他明知道現在返回里斯九死一生,但為了不被立即沉入海底餵魚,只能裝出一副為阿莎權衡利弊的模樣,分析道。
「如果我們的身份是假的,讓你拿不到鐵錢」
「你大可以到那時再殺我們」
「除了空跑一趟,你和你的部下也沒什麼損失,不是嗎?」
阿莎的神情有些意動。
自她率領艦隊出海劫掠——
本著干一票大的想法,她否決了其他人前往石階列島的提議,而是率隊來到了里斯和瓦蘭提斯的航線上。

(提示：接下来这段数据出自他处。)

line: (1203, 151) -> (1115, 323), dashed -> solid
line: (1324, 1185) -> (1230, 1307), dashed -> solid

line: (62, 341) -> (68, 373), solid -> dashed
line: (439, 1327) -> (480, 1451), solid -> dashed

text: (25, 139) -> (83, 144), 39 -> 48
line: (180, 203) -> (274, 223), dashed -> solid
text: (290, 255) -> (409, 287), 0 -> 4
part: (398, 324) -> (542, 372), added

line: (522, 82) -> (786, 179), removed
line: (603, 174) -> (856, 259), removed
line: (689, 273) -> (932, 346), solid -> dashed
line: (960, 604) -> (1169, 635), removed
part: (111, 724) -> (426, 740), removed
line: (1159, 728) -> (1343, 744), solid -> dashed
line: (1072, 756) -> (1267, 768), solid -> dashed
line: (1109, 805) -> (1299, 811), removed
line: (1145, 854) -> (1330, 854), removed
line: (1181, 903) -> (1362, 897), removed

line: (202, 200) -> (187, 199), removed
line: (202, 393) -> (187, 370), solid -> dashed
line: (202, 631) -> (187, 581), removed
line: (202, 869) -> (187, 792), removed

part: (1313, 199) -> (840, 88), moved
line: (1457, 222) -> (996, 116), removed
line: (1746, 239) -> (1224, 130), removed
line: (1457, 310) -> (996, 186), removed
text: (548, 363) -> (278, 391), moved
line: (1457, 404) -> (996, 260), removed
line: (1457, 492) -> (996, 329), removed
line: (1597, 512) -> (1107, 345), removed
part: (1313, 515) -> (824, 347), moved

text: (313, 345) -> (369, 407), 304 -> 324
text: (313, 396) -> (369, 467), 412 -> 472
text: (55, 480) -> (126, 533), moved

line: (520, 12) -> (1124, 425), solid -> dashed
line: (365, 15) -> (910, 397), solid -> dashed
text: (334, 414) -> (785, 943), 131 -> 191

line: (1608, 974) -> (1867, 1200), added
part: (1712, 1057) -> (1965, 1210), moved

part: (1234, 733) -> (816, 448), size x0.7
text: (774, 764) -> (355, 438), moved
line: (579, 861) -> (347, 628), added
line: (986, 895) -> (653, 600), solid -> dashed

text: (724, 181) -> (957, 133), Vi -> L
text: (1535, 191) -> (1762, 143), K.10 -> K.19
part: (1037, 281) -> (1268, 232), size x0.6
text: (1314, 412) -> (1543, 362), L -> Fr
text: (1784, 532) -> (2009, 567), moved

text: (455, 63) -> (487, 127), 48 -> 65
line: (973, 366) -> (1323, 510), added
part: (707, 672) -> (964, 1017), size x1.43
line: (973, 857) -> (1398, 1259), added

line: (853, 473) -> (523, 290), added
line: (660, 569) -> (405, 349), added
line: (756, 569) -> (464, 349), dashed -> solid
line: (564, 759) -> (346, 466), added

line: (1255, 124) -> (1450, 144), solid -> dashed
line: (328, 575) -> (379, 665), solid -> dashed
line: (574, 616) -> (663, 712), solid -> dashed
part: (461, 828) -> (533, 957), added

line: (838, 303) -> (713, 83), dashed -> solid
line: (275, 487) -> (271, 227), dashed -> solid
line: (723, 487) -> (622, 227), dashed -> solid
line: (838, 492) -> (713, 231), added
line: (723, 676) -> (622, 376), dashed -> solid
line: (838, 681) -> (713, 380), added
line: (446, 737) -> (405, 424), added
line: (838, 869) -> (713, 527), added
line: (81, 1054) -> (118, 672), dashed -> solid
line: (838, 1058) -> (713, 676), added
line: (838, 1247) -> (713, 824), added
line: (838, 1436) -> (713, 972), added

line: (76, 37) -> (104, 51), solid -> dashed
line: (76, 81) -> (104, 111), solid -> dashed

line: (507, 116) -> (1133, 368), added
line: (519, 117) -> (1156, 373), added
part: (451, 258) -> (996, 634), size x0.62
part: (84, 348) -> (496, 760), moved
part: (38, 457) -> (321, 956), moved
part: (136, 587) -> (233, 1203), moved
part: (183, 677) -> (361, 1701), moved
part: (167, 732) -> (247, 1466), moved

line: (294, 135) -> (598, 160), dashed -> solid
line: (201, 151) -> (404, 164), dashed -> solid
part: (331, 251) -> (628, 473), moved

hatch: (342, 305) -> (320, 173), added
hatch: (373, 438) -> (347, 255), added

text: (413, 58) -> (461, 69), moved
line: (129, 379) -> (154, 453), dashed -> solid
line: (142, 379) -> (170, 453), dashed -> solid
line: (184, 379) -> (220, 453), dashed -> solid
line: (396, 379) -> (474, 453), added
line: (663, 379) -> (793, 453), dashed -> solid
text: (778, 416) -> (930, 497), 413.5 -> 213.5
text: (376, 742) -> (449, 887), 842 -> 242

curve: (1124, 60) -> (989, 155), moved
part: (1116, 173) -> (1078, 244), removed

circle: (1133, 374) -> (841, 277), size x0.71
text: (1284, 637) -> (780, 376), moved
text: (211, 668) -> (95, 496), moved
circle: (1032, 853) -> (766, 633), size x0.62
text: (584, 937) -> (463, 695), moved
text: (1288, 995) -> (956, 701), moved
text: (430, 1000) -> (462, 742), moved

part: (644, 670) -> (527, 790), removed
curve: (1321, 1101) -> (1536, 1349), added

阿莎想要劫掠那些富得流油的商隊,而不是跟一群海盜搶飯吃。
但結果,卻出乎她的預料。
在航線上轉悠了大半個月,除了現在碰見的謝爾比等人,其他連根毛都沒有。
「要是像這樣,灰溜溜地去石階列島」
「舅舅和維克塔利昂叔叔他們知道後,一定會嘲笑我的!」
想到這,第一次遠海劫掠的阿莎臉上浮現不甘。
她咬住嘴唇,內心已然做出了決定。
阿莎收起手斧,盯著跪在地上的謝爾比等人,惡狠狠道。
「好!」
「如果你敢騙我,我會讓你們感受到什麼是殘忍!」
謝爾比露出笑容,恭聲道。
「阿莎船長,我保證支付的鐵錢足夠讓您滿意!」
話音落下。
一旁的萊蒙等人卻露出擔心的神情。
他們都知道謝爾比目前的處境,心知他一旦回到里斯,定然是凶多吉少。
但這麼多天的相處,讓萊蒙等人開始相信他的智慧。
於是,他們一個個低頭不吭聲,默默等待著自己接下來的命運。
阿莎眨了眨眼睛,旋即轉身看向自己的部下,意氣風發道。
「帶著他們回長船,關押起來,然後轉向!」
「船長,我們去哪?」
「去里斯,拿回我們應得的鐵錢!」
在一陣興奮的嚎叫聲中——
三艘長船陸續駛入海霧,向著里斯的方向駛去。